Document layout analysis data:
--- START ---
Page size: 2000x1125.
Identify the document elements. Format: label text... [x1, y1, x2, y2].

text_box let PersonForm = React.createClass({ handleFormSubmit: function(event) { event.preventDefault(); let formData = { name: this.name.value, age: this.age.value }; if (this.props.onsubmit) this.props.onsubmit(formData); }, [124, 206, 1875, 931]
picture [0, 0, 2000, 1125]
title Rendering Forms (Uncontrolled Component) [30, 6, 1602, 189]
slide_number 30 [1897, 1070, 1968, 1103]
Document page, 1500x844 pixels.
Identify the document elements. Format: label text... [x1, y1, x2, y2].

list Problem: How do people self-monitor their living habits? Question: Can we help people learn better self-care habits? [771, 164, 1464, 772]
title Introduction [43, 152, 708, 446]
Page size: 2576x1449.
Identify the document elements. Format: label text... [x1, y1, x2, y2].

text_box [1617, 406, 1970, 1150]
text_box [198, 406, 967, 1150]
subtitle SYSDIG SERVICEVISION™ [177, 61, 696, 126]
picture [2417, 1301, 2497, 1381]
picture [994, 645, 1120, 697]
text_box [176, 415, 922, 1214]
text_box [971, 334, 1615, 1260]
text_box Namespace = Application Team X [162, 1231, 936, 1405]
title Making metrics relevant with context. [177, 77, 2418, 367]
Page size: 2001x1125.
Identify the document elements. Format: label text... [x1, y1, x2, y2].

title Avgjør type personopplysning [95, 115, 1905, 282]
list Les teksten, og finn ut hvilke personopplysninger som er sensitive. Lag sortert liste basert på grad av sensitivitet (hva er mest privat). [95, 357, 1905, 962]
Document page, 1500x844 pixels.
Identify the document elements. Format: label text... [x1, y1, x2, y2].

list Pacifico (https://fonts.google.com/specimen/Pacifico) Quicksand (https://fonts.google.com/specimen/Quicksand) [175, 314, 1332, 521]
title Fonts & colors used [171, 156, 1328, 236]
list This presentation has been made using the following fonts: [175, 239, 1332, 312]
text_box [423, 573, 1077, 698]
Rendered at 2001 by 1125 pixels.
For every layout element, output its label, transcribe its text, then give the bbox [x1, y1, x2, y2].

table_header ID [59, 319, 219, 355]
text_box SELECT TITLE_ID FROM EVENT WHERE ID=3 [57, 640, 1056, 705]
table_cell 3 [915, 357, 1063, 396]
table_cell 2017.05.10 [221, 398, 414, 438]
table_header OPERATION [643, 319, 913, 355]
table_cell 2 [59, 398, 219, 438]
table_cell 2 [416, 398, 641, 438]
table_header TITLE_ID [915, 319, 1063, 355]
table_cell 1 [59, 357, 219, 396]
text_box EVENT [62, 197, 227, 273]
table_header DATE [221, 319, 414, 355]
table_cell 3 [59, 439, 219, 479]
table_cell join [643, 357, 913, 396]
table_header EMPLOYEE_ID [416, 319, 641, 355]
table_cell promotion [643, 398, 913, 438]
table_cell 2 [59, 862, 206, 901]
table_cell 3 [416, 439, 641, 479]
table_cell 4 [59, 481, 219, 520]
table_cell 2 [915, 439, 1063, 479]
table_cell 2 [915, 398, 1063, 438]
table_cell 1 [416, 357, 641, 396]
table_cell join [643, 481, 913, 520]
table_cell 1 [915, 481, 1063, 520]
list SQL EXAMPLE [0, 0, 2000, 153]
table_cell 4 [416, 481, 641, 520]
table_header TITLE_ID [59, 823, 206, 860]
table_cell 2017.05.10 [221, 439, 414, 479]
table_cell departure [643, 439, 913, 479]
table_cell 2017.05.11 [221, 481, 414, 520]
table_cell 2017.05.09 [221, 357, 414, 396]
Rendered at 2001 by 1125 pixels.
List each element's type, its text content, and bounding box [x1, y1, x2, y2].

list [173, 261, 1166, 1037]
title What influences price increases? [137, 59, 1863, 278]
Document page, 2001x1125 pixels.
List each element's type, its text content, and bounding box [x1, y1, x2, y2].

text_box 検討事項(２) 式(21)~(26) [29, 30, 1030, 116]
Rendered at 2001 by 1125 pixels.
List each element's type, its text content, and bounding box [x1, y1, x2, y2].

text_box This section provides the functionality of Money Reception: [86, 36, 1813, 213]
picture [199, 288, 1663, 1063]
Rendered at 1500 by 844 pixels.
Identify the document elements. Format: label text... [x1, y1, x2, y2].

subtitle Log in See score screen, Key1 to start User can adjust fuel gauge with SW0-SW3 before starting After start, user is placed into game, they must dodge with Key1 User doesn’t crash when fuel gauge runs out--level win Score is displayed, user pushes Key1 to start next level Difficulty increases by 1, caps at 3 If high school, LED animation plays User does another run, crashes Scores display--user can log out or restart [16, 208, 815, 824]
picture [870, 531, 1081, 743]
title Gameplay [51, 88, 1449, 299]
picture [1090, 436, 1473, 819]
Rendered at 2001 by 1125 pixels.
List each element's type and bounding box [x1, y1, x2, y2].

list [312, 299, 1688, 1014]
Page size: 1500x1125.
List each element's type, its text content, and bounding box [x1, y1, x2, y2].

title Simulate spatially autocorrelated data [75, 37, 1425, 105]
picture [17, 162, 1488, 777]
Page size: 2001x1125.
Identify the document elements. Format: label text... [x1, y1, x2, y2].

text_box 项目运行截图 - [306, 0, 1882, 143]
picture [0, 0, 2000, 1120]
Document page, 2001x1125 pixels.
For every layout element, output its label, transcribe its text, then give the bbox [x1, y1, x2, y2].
--- END ---
_ASSIGNED TASK_
Search the data above for the string "size" and return every line that has it.

_TASK SOLUTION_
Page size: 2000x1125.
Page size: 2576x1449.
Page size: 2001x1125.
Page size: 1500x1125.
Page size: 2001x1125.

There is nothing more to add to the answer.